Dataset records
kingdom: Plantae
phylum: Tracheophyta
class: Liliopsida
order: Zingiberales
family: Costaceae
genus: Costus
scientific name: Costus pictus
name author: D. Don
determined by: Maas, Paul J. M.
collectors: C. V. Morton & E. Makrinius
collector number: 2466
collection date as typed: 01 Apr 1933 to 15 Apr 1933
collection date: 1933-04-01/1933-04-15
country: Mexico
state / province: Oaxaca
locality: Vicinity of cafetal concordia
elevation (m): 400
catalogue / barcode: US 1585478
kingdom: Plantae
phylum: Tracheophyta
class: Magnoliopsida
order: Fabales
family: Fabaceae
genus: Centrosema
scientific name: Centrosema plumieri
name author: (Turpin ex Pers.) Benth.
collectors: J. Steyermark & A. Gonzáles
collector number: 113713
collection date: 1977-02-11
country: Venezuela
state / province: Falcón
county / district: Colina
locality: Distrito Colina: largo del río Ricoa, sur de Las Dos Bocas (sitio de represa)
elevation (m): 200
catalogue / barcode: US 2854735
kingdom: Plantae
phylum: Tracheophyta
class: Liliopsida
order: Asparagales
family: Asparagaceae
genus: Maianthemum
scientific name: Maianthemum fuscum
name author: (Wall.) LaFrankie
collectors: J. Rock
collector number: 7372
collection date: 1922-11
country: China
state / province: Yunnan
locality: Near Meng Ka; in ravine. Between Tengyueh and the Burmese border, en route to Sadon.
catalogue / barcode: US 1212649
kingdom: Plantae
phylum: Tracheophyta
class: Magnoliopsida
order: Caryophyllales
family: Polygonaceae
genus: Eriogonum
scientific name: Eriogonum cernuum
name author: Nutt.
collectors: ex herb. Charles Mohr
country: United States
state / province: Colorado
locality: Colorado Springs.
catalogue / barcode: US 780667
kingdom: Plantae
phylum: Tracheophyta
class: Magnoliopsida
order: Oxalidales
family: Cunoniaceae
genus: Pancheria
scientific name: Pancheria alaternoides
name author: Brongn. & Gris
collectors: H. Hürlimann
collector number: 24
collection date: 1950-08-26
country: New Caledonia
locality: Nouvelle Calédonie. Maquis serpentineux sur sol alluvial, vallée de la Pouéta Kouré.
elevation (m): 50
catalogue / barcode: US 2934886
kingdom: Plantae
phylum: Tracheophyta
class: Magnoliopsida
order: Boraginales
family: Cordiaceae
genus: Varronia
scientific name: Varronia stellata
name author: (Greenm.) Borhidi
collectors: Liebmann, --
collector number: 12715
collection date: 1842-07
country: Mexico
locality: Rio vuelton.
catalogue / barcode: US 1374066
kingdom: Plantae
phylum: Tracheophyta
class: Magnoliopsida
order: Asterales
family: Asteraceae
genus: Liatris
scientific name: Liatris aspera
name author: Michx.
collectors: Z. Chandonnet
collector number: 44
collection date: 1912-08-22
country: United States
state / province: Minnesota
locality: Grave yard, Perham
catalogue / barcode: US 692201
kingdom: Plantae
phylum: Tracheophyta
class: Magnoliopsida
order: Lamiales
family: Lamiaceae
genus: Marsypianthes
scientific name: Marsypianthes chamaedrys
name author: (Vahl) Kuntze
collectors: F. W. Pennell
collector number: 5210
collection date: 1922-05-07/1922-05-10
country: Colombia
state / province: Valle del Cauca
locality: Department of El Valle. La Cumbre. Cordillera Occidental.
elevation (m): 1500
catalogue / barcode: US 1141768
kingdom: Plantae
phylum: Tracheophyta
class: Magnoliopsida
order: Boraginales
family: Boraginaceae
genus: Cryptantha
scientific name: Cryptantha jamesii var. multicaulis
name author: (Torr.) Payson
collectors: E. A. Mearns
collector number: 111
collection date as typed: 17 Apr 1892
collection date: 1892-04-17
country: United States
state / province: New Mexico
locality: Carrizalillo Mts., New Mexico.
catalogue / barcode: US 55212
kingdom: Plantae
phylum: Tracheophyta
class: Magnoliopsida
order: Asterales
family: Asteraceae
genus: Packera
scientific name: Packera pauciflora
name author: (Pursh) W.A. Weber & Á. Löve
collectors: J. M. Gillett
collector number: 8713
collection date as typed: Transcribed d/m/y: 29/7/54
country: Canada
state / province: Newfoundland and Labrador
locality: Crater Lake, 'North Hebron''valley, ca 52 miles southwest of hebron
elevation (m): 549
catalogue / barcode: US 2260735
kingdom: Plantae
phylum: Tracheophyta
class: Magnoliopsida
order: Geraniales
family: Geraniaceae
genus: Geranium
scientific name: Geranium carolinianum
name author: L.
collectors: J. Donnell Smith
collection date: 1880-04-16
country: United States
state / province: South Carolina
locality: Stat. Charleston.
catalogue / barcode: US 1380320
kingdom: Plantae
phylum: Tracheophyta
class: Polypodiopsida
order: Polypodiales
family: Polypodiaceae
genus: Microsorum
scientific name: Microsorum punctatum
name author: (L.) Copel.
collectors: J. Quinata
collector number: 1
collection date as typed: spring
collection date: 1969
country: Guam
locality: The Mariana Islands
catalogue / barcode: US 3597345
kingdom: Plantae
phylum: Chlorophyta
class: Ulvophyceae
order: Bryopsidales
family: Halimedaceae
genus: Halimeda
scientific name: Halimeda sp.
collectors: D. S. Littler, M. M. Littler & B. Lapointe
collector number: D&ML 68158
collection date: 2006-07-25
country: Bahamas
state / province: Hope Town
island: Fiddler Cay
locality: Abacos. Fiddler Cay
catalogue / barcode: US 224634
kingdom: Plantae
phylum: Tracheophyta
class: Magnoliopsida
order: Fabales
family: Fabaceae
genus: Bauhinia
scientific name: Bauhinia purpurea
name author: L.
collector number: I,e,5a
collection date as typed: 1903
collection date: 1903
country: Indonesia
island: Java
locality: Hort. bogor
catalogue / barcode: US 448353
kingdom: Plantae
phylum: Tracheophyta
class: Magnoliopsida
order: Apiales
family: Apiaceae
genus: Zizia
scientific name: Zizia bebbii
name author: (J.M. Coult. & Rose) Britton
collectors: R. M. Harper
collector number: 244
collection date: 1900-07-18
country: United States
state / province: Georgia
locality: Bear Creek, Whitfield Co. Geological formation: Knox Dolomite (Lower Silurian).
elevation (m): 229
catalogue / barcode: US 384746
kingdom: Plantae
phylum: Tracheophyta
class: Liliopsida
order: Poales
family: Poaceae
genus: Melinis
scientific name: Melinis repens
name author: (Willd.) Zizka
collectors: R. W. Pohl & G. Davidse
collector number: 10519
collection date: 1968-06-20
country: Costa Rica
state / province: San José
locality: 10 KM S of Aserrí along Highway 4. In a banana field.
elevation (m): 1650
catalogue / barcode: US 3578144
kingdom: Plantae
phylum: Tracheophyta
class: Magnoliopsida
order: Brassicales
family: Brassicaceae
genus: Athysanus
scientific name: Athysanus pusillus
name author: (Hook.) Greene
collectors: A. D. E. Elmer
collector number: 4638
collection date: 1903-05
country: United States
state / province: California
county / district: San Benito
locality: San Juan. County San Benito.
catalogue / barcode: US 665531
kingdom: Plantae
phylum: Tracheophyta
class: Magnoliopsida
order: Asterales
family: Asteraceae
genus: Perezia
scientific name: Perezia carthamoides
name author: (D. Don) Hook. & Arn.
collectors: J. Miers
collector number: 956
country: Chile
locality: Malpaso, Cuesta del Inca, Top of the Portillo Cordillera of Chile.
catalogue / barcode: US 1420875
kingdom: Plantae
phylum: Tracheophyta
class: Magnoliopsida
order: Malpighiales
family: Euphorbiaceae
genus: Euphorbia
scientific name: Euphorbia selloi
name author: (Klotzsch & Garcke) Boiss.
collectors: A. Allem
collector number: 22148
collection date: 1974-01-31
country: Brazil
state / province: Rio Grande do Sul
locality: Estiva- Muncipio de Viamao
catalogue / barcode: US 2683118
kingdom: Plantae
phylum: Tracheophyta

#### [THE TASK]
Please recast the records as a JSON list of strings, one string per line with blank lines left out, running from the first line of the records through the line that contains "catalogue / barcode: US 1212649".

#### [FINAL RESULT]
[
  "kingdom: Plantae",
  "phylum: Tracheophyta",
  "class: Liliopsida",
  "order: Zingiberales",
  "family: Costaceae",
  "genus: Costus",
  "scientific name: Costus pictus",
  "name author: D. Don",
  "determined by: Maas, Paul J. M.",
  "collectors: C. V. Morton & E. Makrinius",
  "collector number: 2466",
  "collection date as typed: 01 Apr 1933 to 15 Apr 1933",
  "collection date: 1933-04-01/1933-04-15",
  "country: Mexico",
  "state / province: Oaxaca",
  "locality: Vicinity of cafetal concordia",
  "elevation (m): 400",
  "catalogue / barcode: US 1585478",
  "kingdom: Plantae",
  "phylum: Tracheophyta",
  "class: Magnoliopsida",
  "order: Fabales",
  "family: Fabaceae",
  "genus: Centrosema",
  "scientific name: Centrosema plumieri",
  "name author: (Turpin ex Pers.) Benth.",
  "collectors: J. Steyermark & A. Gonzáles",
  "collector number: 113713",
  "collection date: 1977-02-11",
  "country: Venezuela",
  "state / province: Falcón",
  "county / district: Colina",
  "locality: Distrito Colina: largo del río Ricoa, sur de Las Dos Bocas (sitio de represa)",
  "elevation (m): 200",
  "catalogue / barcode: US 2854735",
  "kingdom: Plantae",
  "phylum: Tracheophyta",
  "class: Liliopsida",
  "order: Asparagales",
  "family: Asparagaceae",
  "genus: Maianthemum",
  "scientific name: Maianthemum fuscum",
  "name author: (Wall.) LaFrankie",
  "collectors: J. Rock",
  "collector number: 7372",
  "collection date: 1922-11",
  "country: China",
  "state / province: Yunnan",
  "locality: Near Meng Ka; in ravine. Between Tengyueh and the Burmese border, en route to Sadon.",
  "catalogue / barcode: US 1212649"
]